Ficha Técnica

Alegria Breve, Lisboa : Portugália, 1965

Alegria Breve

“O meu corpo o sabe, na humildade do seu cansaço, do seu fim. Alegria breve, este meu sabê-lo, esta posse de todo o milagre de eu ser e a deposição disso para o estrume da terra. Sento-me ao sol, aqueço. Estou só, terrivelmente povoado de mim. Valeu a pena viver? Matei a curiosidade, vim ver como isto era, valeu a pena. É engraçada a vida e a morte. Tem a sua piada, oh se tem. Vim saber como isto era e soube coisas fantásticas. Vi a luz, a terra, os animais. Conheci o meu corpo em que apareci. É curioso um corpo. Tem mãos, pés, nove buracos. Meteram-me nele, nunca mais o pude despir, como um cão à cor do pêlo que lhe calhou. É um corpo grande, um metro e oitenta e tal. É o meu corpo. Calhou-me. Movo as mãos, os pés, e é como se fossem meus e não fossem. É extraordinário, fantástico, um corpo. Com ele e nele tomei posse e conhecimento de coisas espantosas. Não seria uma pena não ter nascido? Ficava sem saber.” (Vergílio Ferreira, Alegria breve)

 “Reli trechos de Alegria Breve. É o livro em que melhor me reconheço. Voltar a ele. Reapreendê-lo.”(Vergílio Ferreira, Conta-Corrente 4)

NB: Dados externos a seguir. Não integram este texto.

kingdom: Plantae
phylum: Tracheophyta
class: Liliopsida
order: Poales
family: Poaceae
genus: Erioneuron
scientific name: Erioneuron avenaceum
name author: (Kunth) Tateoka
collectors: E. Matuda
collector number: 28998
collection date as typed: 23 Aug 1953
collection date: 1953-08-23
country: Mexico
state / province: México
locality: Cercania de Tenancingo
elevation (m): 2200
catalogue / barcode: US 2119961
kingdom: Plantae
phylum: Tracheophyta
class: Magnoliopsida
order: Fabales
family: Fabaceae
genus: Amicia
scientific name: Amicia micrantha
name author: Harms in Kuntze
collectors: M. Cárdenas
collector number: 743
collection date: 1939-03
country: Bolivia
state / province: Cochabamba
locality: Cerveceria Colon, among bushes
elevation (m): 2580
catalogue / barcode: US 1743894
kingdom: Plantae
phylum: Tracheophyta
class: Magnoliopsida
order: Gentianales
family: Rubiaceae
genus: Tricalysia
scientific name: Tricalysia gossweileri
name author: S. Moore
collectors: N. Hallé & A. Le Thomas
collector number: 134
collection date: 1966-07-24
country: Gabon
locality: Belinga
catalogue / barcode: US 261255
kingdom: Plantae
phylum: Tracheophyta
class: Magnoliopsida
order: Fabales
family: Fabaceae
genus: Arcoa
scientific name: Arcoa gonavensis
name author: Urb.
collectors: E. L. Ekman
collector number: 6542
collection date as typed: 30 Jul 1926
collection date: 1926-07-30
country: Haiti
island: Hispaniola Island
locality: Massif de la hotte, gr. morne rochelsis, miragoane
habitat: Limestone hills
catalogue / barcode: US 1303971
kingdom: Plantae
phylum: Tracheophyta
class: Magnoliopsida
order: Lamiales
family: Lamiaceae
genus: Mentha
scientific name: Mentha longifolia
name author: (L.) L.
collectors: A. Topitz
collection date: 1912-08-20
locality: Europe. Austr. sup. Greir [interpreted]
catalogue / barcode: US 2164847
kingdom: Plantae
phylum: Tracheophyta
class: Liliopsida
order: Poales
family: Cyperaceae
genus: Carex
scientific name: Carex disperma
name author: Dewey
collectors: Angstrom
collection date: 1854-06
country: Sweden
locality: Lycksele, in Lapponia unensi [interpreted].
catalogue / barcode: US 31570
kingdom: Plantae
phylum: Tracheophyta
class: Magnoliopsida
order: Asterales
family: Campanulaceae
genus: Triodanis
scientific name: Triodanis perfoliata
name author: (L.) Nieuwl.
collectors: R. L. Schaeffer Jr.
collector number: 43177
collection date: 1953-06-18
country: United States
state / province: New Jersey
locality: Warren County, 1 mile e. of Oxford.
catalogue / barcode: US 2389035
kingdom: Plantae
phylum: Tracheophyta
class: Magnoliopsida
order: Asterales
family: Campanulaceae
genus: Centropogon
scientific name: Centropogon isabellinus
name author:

“Tudo o que chegou à aldeia de Jaime Faria para disputar o trono divino defendido pelo padre Marques, os ídolos novos da civilização moderna, todos eles aureolados de soberba (o amor convertido em erotismo, a ação revolucionária, o progresso científico e tecnológico, o panteísmo metafísico), foram efémeros e débeis. Atrás da decadência ficaram os seus escombros no mundo, as ruínas da aldeia, e a convicção, para o homem que a habita, de nenhum absoluto de salvação e esperança para ele fora de si mesmo.”